*Records drawn from a dataset*.
[Start of Attachment]

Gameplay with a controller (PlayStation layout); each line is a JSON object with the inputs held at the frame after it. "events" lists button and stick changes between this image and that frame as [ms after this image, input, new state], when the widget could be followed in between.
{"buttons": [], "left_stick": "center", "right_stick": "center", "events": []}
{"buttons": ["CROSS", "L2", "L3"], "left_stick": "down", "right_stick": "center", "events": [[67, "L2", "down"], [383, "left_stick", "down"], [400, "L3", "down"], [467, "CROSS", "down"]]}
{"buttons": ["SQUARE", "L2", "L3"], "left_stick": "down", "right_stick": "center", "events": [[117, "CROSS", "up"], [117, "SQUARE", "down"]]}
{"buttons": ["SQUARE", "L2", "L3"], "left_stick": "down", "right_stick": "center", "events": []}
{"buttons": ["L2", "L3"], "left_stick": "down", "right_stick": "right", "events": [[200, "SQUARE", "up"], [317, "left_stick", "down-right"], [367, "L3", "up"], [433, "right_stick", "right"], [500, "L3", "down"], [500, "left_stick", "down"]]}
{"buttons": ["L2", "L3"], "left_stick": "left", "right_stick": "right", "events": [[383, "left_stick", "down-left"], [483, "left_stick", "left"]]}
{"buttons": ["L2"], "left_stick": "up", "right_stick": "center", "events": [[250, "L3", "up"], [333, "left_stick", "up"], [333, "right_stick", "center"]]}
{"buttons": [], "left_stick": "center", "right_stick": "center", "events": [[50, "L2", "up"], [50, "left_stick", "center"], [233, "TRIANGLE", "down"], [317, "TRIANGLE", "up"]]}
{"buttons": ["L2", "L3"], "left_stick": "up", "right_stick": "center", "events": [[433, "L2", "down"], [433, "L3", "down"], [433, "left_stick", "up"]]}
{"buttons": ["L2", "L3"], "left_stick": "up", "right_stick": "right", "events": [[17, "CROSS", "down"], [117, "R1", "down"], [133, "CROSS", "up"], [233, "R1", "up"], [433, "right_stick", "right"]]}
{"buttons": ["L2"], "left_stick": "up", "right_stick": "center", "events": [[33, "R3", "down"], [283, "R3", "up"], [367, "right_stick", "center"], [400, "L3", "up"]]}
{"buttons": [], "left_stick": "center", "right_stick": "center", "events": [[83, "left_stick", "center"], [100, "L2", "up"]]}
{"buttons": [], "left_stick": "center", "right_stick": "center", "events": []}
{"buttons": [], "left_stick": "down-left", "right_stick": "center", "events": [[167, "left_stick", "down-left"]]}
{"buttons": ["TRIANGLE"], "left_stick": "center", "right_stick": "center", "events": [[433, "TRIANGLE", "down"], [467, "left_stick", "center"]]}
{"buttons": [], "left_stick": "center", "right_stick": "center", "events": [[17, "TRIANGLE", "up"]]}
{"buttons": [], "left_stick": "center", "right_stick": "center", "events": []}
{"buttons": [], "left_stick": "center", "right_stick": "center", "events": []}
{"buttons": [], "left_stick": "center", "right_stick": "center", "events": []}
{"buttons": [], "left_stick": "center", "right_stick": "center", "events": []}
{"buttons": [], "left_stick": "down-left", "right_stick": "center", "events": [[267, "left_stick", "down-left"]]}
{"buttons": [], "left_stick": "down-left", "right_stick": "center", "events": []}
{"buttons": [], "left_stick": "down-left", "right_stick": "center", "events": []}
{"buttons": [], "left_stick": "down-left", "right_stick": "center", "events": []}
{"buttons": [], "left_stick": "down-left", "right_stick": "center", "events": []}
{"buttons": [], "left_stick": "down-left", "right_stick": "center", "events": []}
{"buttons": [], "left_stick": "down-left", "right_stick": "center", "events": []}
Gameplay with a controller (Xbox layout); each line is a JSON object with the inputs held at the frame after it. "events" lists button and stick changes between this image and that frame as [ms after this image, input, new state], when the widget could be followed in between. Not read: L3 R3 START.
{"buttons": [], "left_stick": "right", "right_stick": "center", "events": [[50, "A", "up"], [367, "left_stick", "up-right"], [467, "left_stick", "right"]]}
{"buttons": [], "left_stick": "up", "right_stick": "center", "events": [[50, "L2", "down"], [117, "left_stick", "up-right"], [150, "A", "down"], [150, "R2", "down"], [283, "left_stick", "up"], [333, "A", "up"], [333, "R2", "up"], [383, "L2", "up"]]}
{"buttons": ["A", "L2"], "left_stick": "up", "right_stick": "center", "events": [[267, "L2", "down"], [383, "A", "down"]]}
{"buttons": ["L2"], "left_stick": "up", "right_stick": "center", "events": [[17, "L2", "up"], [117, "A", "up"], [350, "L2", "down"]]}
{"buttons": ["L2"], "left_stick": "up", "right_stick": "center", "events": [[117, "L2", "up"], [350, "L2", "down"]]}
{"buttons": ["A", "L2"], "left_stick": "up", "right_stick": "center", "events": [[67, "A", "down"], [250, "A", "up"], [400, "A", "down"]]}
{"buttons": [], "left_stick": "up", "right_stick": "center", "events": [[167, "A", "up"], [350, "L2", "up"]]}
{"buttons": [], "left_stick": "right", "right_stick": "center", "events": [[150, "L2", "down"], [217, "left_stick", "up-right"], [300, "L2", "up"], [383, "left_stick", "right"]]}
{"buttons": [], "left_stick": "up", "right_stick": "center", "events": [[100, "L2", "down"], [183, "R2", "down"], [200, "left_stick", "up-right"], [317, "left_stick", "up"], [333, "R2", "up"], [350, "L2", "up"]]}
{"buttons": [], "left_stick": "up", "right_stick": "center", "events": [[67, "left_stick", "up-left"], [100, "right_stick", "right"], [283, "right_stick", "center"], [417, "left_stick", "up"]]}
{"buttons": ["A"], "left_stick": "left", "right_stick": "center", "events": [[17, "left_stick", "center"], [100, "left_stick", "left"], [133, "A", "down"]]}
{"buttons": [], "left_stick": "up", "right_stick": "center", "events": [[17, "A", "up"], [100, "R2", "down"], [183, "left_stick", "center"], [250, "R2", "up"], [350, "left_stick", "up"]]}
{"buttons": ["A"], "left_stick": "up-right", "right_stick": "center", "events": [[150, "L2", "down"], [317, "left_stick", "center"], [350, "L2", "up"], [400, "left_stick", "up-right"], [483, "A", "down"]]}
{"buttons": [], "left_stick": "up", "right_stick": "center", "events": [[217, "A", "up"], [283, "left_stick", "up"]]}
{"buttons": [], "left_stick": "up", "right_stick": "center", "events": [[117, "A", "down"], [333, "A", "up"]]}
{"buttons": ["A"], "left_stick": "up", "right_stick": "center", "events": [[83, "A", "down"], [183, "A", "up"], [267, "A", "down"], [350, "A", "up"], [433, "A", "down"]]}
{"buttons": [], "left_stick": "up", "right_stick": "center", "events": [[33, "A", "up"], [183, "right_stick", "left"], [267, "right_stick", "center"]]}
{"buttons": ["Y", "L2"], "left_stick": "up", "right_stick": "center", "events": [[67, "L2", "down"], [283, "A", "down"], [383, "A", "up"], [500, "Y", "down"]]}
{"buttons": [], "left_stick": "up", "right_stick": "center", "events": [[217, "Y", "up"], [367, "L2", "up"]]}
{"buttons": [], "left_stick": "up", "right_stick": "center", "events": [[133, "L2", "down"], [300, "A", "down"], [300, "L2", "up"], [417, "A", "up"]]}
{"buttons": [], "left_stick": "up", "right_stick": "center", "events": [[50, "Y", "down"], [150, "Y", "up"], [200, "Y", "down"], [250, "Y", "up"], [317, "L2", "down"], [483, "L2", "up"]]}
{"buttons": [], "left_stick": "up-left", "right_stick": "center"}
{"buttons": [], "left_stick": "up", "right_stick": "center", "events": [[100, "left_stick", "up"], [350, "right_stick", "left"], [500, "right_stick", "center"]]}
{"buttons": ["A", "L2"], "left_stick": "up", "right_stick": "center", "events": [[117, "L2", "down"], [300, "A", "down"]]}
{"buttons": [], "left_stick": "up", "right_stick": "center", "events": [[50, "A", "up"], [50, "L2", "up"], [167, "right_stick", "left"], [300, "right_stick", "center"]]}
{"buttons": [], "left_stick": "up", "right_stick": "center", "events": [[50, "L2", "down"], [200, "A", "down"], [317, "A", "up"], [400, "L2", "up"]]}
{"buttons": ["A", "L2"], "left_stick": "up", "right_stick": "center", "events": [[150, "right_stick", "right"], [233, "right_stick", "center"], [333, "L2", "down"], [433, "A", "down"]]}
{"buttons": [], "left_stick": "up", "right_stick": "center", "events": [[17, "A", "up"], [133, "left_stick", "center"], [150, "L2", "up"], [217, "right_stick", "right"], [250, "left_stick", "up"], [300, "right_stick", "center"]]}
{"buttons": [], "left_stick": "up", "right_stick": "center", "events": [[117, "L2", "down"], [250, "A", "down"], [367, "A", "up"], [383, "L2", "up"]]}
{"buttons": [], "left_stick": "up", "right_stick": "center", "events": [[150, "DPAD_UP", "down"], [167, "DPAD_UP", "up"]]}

[End of Attachment]

Answer with the count alone: how many lines in the data above have "CROSS" in them?

3